Мы должны помнить, что вероятность события-это не качество самого события, а просто название степени обоснованности, которую мы или кто-то другой имеем для его ожидания. Вероятность события для одного человека отличается от вероятности того же события для другого или для того же человека после того, как он получил дополнительные доказательства. Для меня вероятность того, что человек, о котором я не знаю ничего, кроме его имени, умрет в течение года, полностью меняется, когда в следующую минуту мне говорят, что он находится в последней стадии чахотки. Однако это не имеет никакого значения ни в самом событии, ни в какой-либо из причин, от которых оно зависит. Каждое событие само по себе несомненно, а не вероятно: если бы мы знали все, мы должны были бы либо положительно знать, что это произойдет, либо положительно [стр. 63], что этого не произойдет. Но его вероятность для нас означает степень ожидания его наступления, которую мы оправдываем, принимая во внимание наши нынешние доказательства.
Имея это в виду, я думаю, следует признать, что даже когда у нас нет знания, что для руководства наши ожидания, за исключением знанием того, что произойдет, должно быть, кто-нибудь определенного количества возможностей, мы можем разумно судить, что одно предположение более вероятным для нас , чем другой, предположение; и, если у нас есть интересы, мы должны наилучшим образом обеспечивать его, действуя применительно к этому решению.
§ 2. Предположим, что от нас требуется взять шар из коробки, о которой мы знаем только, что в ней есть шары как черного, так и белого цвета, и ни одного другого цвета. Мы знаем, что выбранный нами шар будет либо черным, либо белым, но у нас нет оснований ожидать, что он будет черным, а не белым, или белым, а не черным. В таком случае, если нам придется сделать выбор и сделать ставку на то или иное предположение, то, как вопрос благоразумия, будет совершенно безразлично, какое; и мы будем действовать точно так, как должны были бы действовать, если бы заранее знали, что в коробке содержится равное количество черных и белых шаров. Но хотя наше поведение было бы таким же, оно не было бы основано на каком-либо предположении, что шары на самом деле были разделены поровну; ибо мы могли бы, наоборот, узнать, по достоверной информации, что в коробке было девяносто девять шаров одного цвета и только один другого; тем не менее, если нам не скажут, какой цвет имеет только один, а какой девяносто девять, рисунок белого и черного шара будет для нас одинаково вероятен.; у нас не будет причин ставить что-либо на одно событие, а не на другое; выбор между ними будет безразличен; другими словами, это будет равный шанс.
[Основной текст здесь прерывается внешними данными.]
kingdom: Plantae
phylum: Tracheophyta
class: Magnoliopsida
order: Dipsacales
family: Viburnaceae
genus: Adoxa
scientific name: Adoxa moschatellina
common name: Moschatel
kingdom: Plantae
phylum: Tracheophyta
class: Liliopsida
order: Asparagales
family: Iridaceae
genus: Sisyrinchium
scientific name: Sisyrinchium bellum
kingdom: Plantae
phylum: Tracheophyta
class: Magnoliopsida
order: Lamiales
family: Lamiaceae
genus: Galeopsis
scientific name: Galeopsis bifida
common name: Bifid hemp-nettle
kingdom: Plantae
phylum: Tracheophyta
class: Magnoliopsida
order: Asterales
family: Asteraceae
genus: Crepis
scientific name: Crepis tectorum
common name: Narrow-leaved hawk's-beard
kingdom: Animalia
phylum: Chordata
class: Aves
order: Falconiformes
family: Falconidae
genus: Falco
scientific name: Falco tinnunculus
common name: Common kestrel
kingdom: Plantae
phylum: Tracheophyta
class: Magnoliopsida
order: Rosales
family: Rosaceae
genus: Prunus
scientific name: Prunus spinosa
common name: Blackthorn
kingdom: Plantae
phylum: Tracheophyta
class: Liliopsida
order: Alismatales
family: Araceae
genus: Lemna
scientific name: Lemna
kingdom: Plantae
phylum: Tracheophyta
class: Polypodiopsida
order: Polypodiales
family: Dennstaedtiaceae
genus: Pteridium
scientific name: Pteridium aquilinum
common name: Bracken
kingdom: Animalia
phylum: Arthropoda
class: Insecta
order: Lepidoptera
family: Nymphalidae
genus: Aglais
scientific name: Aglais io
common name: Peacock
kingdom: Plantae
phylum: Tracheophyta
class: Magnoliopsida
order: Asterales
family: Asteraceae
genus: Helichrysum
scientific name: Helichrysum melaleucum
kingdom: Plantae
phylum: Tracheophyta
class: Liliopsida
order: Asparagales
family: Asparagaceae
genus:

Но давайте теперь предположим, что вместо двух есть три цвета—белый, черный и красный; и что мы совершенно не знаем пропорции, в которой они смешаны. Тогда у нас не должно быть причин ожидать чего-то большего, чем [стр. 64]другой, и если ему придется делать ставку, должен рискнуть сделать ставку на красное, белое или черное с равным безразличием. Но должны ли мы быть равнодушны к тому, делали ли мы ставку за или против какого-то одного цвета, как, например, белый? Конечно, нет. Из самого факта, что черное и красное являются для нас по отдельности одинаково вероятными с белым, оба вместе должны быть вдвое более вероятными. В этом случае мы должны были бы ожидать не-белого, а не белого, и настолько, что мы поставили бы два к одному на это. Это правда, что, как мы знали, может быть больше белых шаров, чем черных и красных вместе взятых; и если это так, то наша ставка, если бы мы знали больше, была бы сочтена невыгодной. Но так же, насколько мы знали, может быть больше красных шаров, чем черных и белых, или больше черных шаров, чем белых и красных, и в таком случае эффект дополнительного знания будет заключаться в том, чтобы доказать нам, что наша ставка была более выгодной, чем мы предполагали. В существующем состоянии наших знаний существует рациональная вероятность два к одному против белых; вероятность, пригодная для того, чтобы стать основой поведения. Ни один разумный человек не стал бы заключать пари в пользу белых против черных и красных; хотя против одного только черного или одного только красного он мог бы сделать это без неосторожности.
Таким образом, общепринятая теория расчета шансов представляется вполне обоснованной. Даже когда мы ничего не знаем, кроме числа возможных и взаимоисключающих случайностей, и совершенно не осведомлены об их сравнительной частоте, у нас могут быть основания, и основания численно ощутимые, для того, чтобы действовать на основе одного предположения, а не на основе другого; и в этом смысл Вероятности.